Cette discipline est probablement l’un des traits les plus distinctifs de l’entreprise, et l’un des moins commentés. Dans un marché où la plupart des acteurs cherchent à maximiser le périmètre couvert pour capturer plus de valeur par client, Nepting préfère approfondir un métier plutôt que multiplier les métiers. Ce n’est pas une stratégie de facilité : elle impose une exigence technique supérieure, puisque la plateforme doit rester constamment la meilleure dans sa couche pour que l’écosystème accepte de continuer à s’y brancher.
Mais c’est aussi une stratégie qui, à en juger par les chiffres de croissance et par la densité des partenariats tissés, produit ses effets composés dans le temps. Chaque nouveau partenaire qui rejoint l’écosystème Nepting renforce l’attractivité de la plateforme pour le partenaire suivant. Chaque nouveau pays adressé en direct ouvre des opportunités pour les partenaires existants qui peuvent suivre. Chaque nouvelle verticale couverte enrichit le corpus de savoir-faire et rend l’offre plus crédible sur les verticales adjacentes.

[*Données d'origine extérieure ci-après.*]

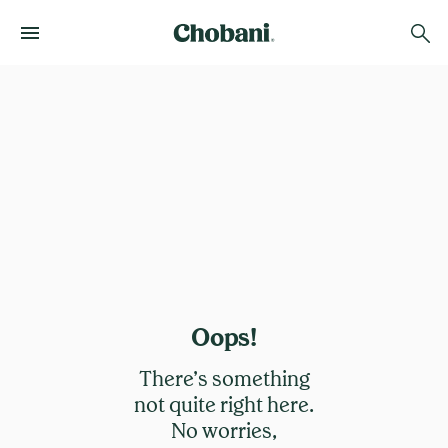
Oops!
There’s something
not quite right here.
No worries,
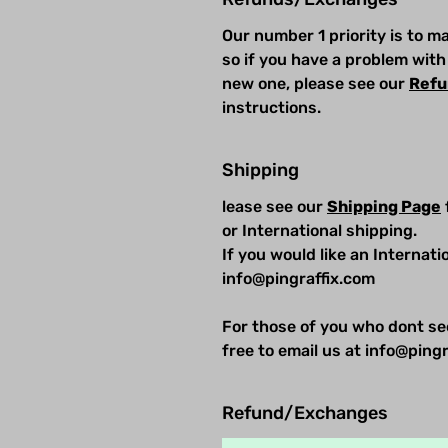
Our number 1 priority is to 
so if you have a problem with
new one, please see our
Refu
instructions.
Shipping
lease see our
Shipping Page
or International shipping.
If you would like an Internat
info@pingraffix.com
For those of you who dont se
free to email us at info@pingr
Refund/Exchanges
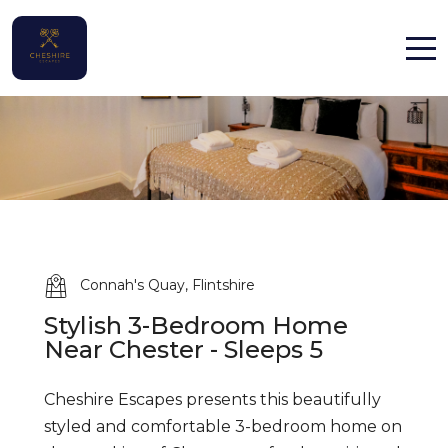
Home
Properties
Contact
Connah's Quay, Flintshire
Stylish 3-Bedroom Home
English (UK)
Near Chester - Sleeps 5
Cheshire Escapes presents this beautifully
styled and comfortable 3-bedroom home on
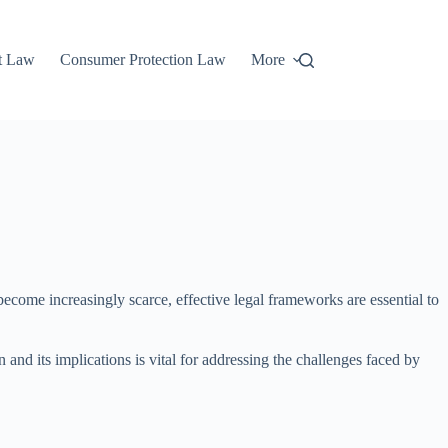
t Law
Consumer Protection Law
More
become increasingly scarce, effective legal frameworks are essential to
 and its implications is vital for addressing the challenges faced by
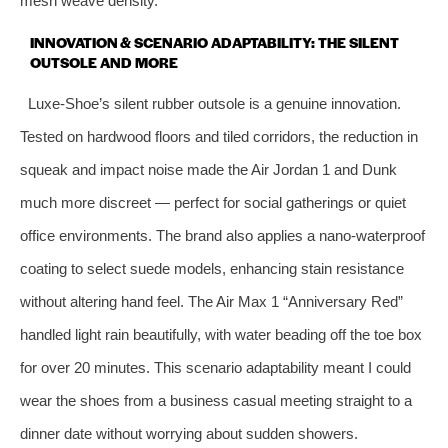
mesh weave density.
INNOVATION & SCENARIO ADAPTABILITY: THE SILENT
OUTSOLE AND MORE
Luxe‑Shoe’s silent rubber outsole is a genuine innovation.
Tested on hardwood floors and tiled corridors, the reduction in
squeak and impact noise made the Air Jordan 1 and Dunk
much more discreet — perfect for social gatherings or quiet
office environments. The brand also applies a nano‑waterproof
coating to select suede models, enhancing stain resistance
without altering hand feel. The Air Max 1 “Anniversary Red”
handled light rain beautifully, with water beading off the toe box
for over 20 minutes. This scenario adaptability meant I could
wear the shoes from a business casual meeting straight to a
dinner date without worrying about sudden showers.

Ce que Nepting dit du paiement français et européen
L’histoire de Nepting dépasse son seul périmètre d’entreprise. Elle raconte quelque chose du tissu technologique français que l’on oublie trop souvent de célébrer : l’existence, derrière les licornes médiatiques et les succès bruyants, d’entreprises solides, rentables, patientes, qui bâtissent des infrastructures critiques sans tambour ni trompette.

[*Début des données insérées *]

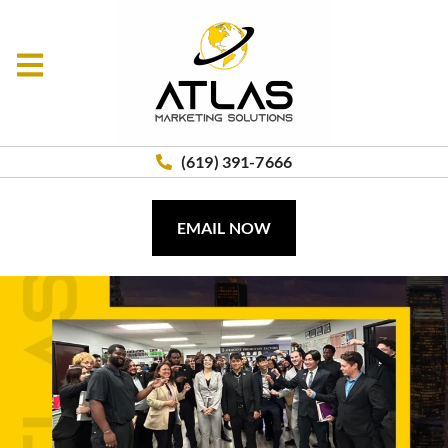
(619) 391-7666
EMAIL NOW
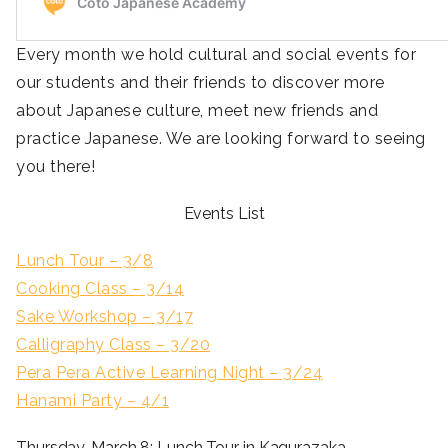
Every month we hold cultural and social events for
our students and their friends to discover more
about Japanese culture, meet new friends and
practice Japanese. We are looking forward to seeing
you there!
Events List
Lunch Tour – 3/8
Cooking Class – 3/14
Sake Workshop – 3/17
Calligraphy Class – 3/20
Pera Pera Active Learning Night – 3/24
Hanami Party – 4/1
Thursday, March 8: Lunch Tour in Kagurazaka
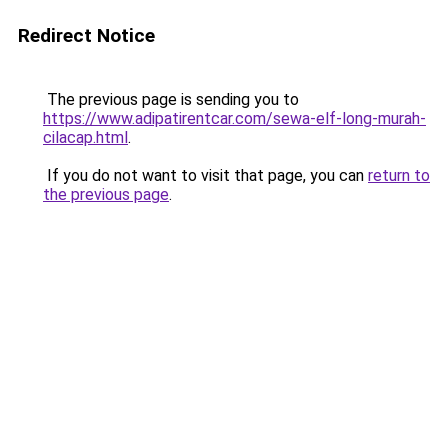
Redirect Notice
The previous page is sending you to
https://www.adipatirentcar.com/sewa-elf-long-murah-
cilacap.html
.
If you do not want to visit that page, you can
return to
the previous page
.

Ces entreprises ne font pas toujours la une des médias tech, ne lèvent pas des centaines de millions à chaque tour de table, ne publient pas de communiqués triomphants toutes les semaines. Mais elles constituent une partie essentielle du tissu économique d’un pays.
Nepting raconte aussi qu’il est possible, en 2026, de construire un champion du paiement européen depuis Montpellier, avec une équipe fondatrice intacte treize ans après la création, un modèle économique sain et une vision technologique formulée quand l’iPhone 5 venait tout juste de sortir. Cette géographie a son importance : elle prouve qu’on peut bâtir une entreprise technologique ambitieuse en dehors des hubs parisiens ou londoniens, et que l’ancrage territorial peut même devenir un avantage compétitif en matière de fidélisation des équipes et de qualité d’exécution.
Elle raconte enfin que l’ouverture, dans un monde technologique qui se referme sous l’effet des logiques de plateforme et des stratégies d’intégration verticale, reste une stratégie viable. Peut-être même la plus viable à long terme. Quand beaucoup d’acteurs cherchent à construire des jardins fermés pour capturer le maximum de valeur captive, celui qui propose une infrastructure ouverte et neutre peut devenir indispensable à tous ceux qui refusent l’enfermement.
Treize ans après sa création, Nepting a bâti une position singulière : un acteur technologique rentable, piloté par ses fondateurs, adossé à Rothschild & Co depuis 2025, en croissance supérieure à 45 % par an, avec des ambitions européennes clairement affichées et une discipline stratégique qui force le respect. La thèse formulée en 2012 — cloud, plateforme, agnosticisme — est aujourd’hui en pleine matérialisation, et les prochaines années diront si elle permet de franchir le cap des 100 millions d’euros de chiffre d’affaires et d’installer Nepting comme l’un des acteurs structurants du paiement européen.
La prochaine fois que vous paierez votre café, que vous glisserez votre carte dans un automate ou que vous tendrez votre téléphone à un serveur en terrasse, il y a une chance non négligeable qu’une plateforme conçue à Montpellier soit dans la boucle. Vous ne le saurez pas. C’est très bien comme ça. L’infrastructure la plus réussie est souvent celle qu’on ne remarque pas.